What are the main qualities that distinguish Rowan College from other institutions in the region?
Access and affordability are built into the DNA of the institution. We have no direct competition within our county boundaries, but the state of New Jersey unfortunately has challenges. Many of our students have been recruited by Pennsylvania, New York and Delaware, among others, and it puts the responsibility on us to deliver a high-quality educational experience.
We have approximately 9,000 students in any given semester, which makes us a medium-sized institution. Despite that number, my cabinet, my deans, directors and I all know our students. You are not going to come here and just be a transaction, and that matters to students because they have options and alternatives. We have competitors encroaching on our front door. Online education has grown exponentially over the last 20 years, so students can go wherever they want and I think that value that the personal connection provides differentiates us from many larger institutions.
In tandem with that, we have linkages directly into our local workforce, which assists students in gaining entry into the workforce.
What are the college’s most in-demand programs and courses?
Anything related to the health sciences sector. Our nursing program has a waiting list, and demand greatly outpaces available seats. Part of that is that students know they are going to be employed upon graduation. Our partnership with Virtua Health System, one the region’s largest healthcare employers, is amazing. Our students are not going to graduate with us simply saying, “good luck.” Through our workforce development programs and partnerships, such as that with Virtua and other employers, our students are getting real on-the-ground training that allows them to cross seamlessly into a job. Many of our students are offered employment prior to graduation.

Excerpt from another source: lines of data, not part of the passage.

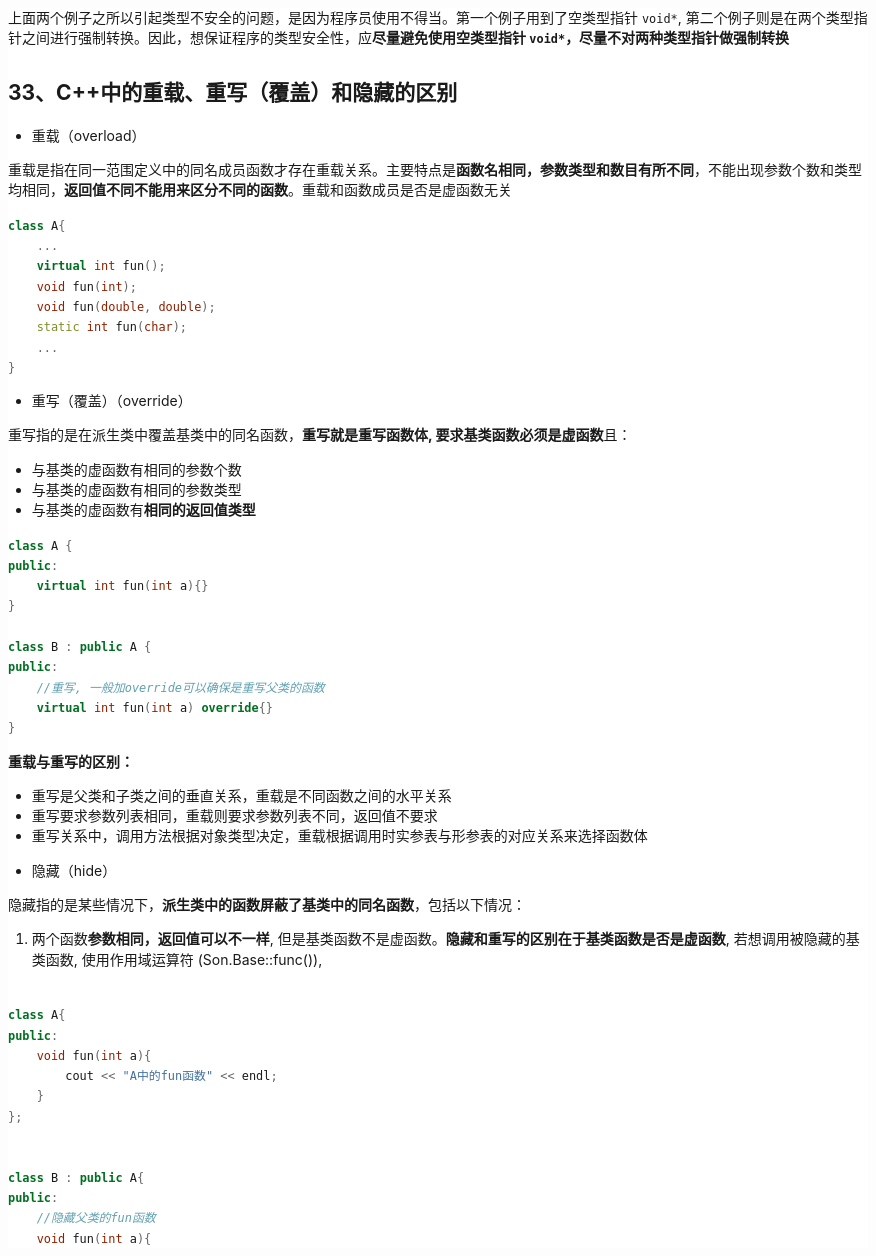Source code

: 上面两个例子之所以引起类型不安全的问题，是因为程序员使用不得当。第一个例子用到了空类型指针 `void*`, 第二个例子则是在两个类型指针之间进行强制转换。因此，想保证程序的类型安全性，应**尽量避免使用空类型指针 `void*`，尽量不对两种类型指针做强制转换**


## 33、C++中的重载、重写（覆盖）和隐藏的区别

- 重载（overload）

重载是指在同一范围定义中的同名成员函数才存在重载关系。主要特点是**函数名相同，参数类型和数目有所不同**，不能出现参数个数和类型均相同，**返回值不同不能用来区分不同的函数**。重载和函数成员是否是虚函数无关

```c++
class A{
    ...
    virtual int fun();
    void fun(int);
    void fun(double, double);
    static int fun(char);
    ...
}
```

- 重写（覆盖）（override）

重写指的是在派生类中覆盖基类中的同名函数，**重写就是重写函数体, 要求基类函数必须是虚函数**且：

*   与基类的虚函数有相同的参数个数
*   与基类的虚函数有相同的参数类型
*   与基类的虚函数有**相同的返回值类型**

```c++
class A {
public:
    virtual int fun(int a){}
}

class B : public A {
public:
    //重写, 一般加override可以确保是重写父类的函数
    virtual int fun(int a) override{}
}
```

**重载与重写的区别：**

*   重写是父类和子类之间的垂直关系，重载是不同函数之间的水平关系
*   重写要求参数列表相同，重载则要求参数列表不同，返回值不要求
*   重写关系中，调用方法根据对象类型决定，重载根据调用时实参表与形参表的对应关系来选择函数体

- 隐藏（hide）

隐藏指的是某些情况下，**派生类中的函数屏蔽了基类中的同名函数**，包括以下情况：

1. 两个函数**参数相同，返回值可以不一样**, 但是基类函数不是虚函数。**隐藏和重写的区别在于基类函数是否是虚函数**, 若想调用被隐藏的基类函数, 使用作用域运算符 (Son.Base::func()), 

```c++

class A{
public:
    void fun(int a){
        cout << "A中的fun函数" << endl;
    }
};


class B : public A{
public:
    //隐藏父类的fun函数
    void fun(int a){
```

We partnered with an economic analytics firm to conduct an economic impact study that uncovered three prongs where this institution drives value to the area. First, obviously, is training the students locally. They are coming to our campus, living nearby, buying food at local restaurants and working here. Second, as an employer. We employ over a thousand people in any given year, probably more than that. We are not the size of Virtua, but we are not a Mom and Pop store. Third is alumni: students who trained here, stayed here, and are also going to be champions of this institution. That is sort of our hat trick that scores big for the region. The report determined that RCBC’s economic impact on the Burlington County regional economy is $504.9 million in a year.
What are the main challenges facing both Rowan College and the education system at large in South Jersey?
The birth rate has declined over the last 20 years and as a sector that is heavily reliant on high-school graduates, the enrollment curve is going to be challenging over the next couple of years. This is something that is larger than the college and the county, it is actually affecting the entire East Coast. As a community college, we enroll many adult students and we are not entirely reliant on that 12th-grade population. We have a higher percentage of adult learners than our peers, which gives us a little bit of a buffer, but the overall trend, is definitely going to be a challenge because as the main pool of students shrinks, there is going to be increased competition for them.